If the different process is used, can you trace it back to the person who did the approval? Do you have any evidence that the new method was approved and the new method made conforming parts?

Having the ability to alter the process by a knowledgeable person should be good so long as you have something that traces the approval and acceptance. This would allow you to use better/improved processes as they come up.
 
#3
Re: Importance of written procedures.

It can be traced to him because he wrote and approved the spec i guess. No testing was done on the new method. It basically leaves it up in the air, any rework technique used,QC has to go get approval from engineering as to whether or not the repair is ok.
 

howste

Thaumaturge
Super Moderator
#4
Re: Importance of written procedures.

Welcome to the forums, Robert! :bigwave:


Since we're talking about ISO 9001:
8.5.6 Control of Changes

The organization shall review and control changes for production or service provision, to the extent necessary to ensure continuing conformity with requirements.

The organization shall retain documented information describing the results of the review of changes, the person(s) authorizing the change, and any necessary actions arising from the review.
8.7 Control of nonconforming outputs

8.7.1 ...Conformity to the requirements shall be verified when nonconforming outputs are corrected.
Per the requirements, this is the wrong answer:
No testing was done on the new method.
 
#7
Re: Importance of written procedures.

No testing was done to verify the repair technique, and no test was done on the repaired pipe after repair either. It is a very low pressure system, so I'm not that concerned about the repair, I have no problem with the repair, I believe the repair technique should be an approved technique though, especially since we have a technique stated in our repair specification.
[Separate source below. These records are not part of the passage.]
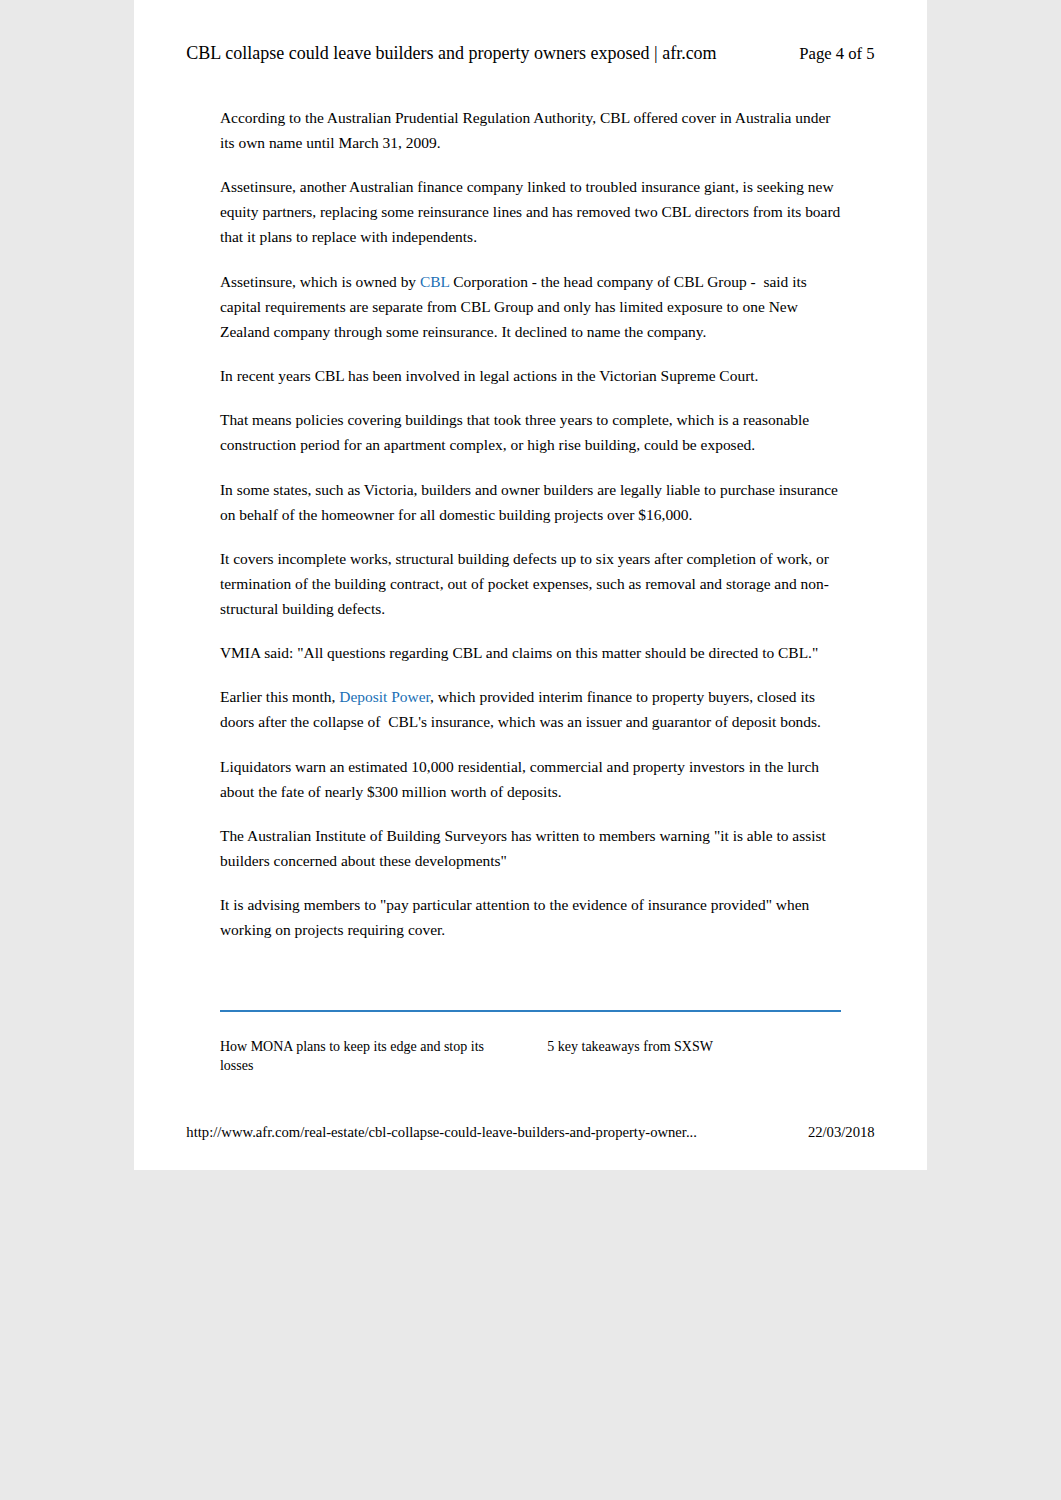CBL collapse could leave builders and property owners exposed | afr.com
Page 4 of 5
According to the Australian Prudential Regulation Authority, CBL offered cover in Australia under its own name until March 31, 2009.
Assetinsure, another Australian finance company linked to troubled insurance giant, is seeking new equity partners, replacing some reinsurance lines and has removed two CBL directors from its board that it plans to replace with independents.
Assetinsure, which is owned by CBL Corporation - the head company of CBL Group - said its capital requirements are separate from CBL Group and only has limited exposure to one New Zealand company through some reinsurance. It declined to name the company.
In recent years CBL has been involved in legal actions in the Victorian Supreme Court.
That means policies covering buildings that took three years to complete, which is a reasonable construction period for an apartment complex, or high rise building, could be exposed.
In some states, such as Victoria, builders and owner builders are legally liable to purchase insurance on behalf of the homeowner for all domestic building projects over $16,000.
It covers incomplete works, structural building defects up to six years after completion of work, or termination of the building contract, out of pocket expenses, such as removal and storage and non-structural building defects.
VMIA said: "All questions regarding CBL and claims on this matter should be directed to CBL."
Earlier this month, Deposit Power, which provided interim finance to property buyers, closed its doors after the collapse of CBL's insurance, which was an issuer and guarantor of deposit bonds.
Liquidators warn an estimated 10,000 residential, commercial and property investors in the lurch about the fate of nearly $300 million worth of deposits.
The Australian Institute of Building Surveyors has written to members warning "it is able to assist builders concerned about these developments"
It is advising members to "pay particular attention to the evidence of insurance provided" when working on projects requiring cover.
How MONA plans to keep its edge and stop its losses
5 key takeaways from SXSW
http://www.afr.com/real-estate/cbl-collapse-could-leave-builders-and-property-owner...
22/03/2018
So in essence what we have is a spec saying repair the defect this way, and the defect is repaired a different way, and a new line in the specification saying any different repairs must be approved by engineering.
 

Pancho

wikineer
Super Moderator
#8
Re: Importance of written procedures.

No testing was done to verify the repair technique, and no test was done on the repaired pipe after repair either. It is a very low pressure system, so I'm not that concerned about the repair, I have no problem with the repair, I believe the repair technique should be an approved technique though, especially since we have a technique stated in our repair specification. So in essence what we have is a spec saying repair the defect this way, and the defect is repaired a different way, and a new line in the specification saying any different repairs must be approved by engineering.
Assuming no testing or other verification is really needed, then your process engineer's single-sentence shortcut allows the repair process to accommodate variation at his discretion. That is certainly easier than thinking about how to modify the procedure to accommodate the new possible repair. But it shortchanges your organization because knowledge is not being captured and because discretion is often the source of problems.

Even without the engineer's cooperation, you can still improve your system. You have that one new engineer-approved example of repair. Document it. I'd add pictures or description of his alternate repair method as a second acceptable repair for the particular non-conformity, with a provision that reads something like this: "Here is a second possible repair method for this condition (it should be used only with the process engineer's approval)." You can even leave in the procedure, after that second repair method, his more open qualifier (allowing even other methods). Chances are that when he sees the new version of the procedure he himself will improve it.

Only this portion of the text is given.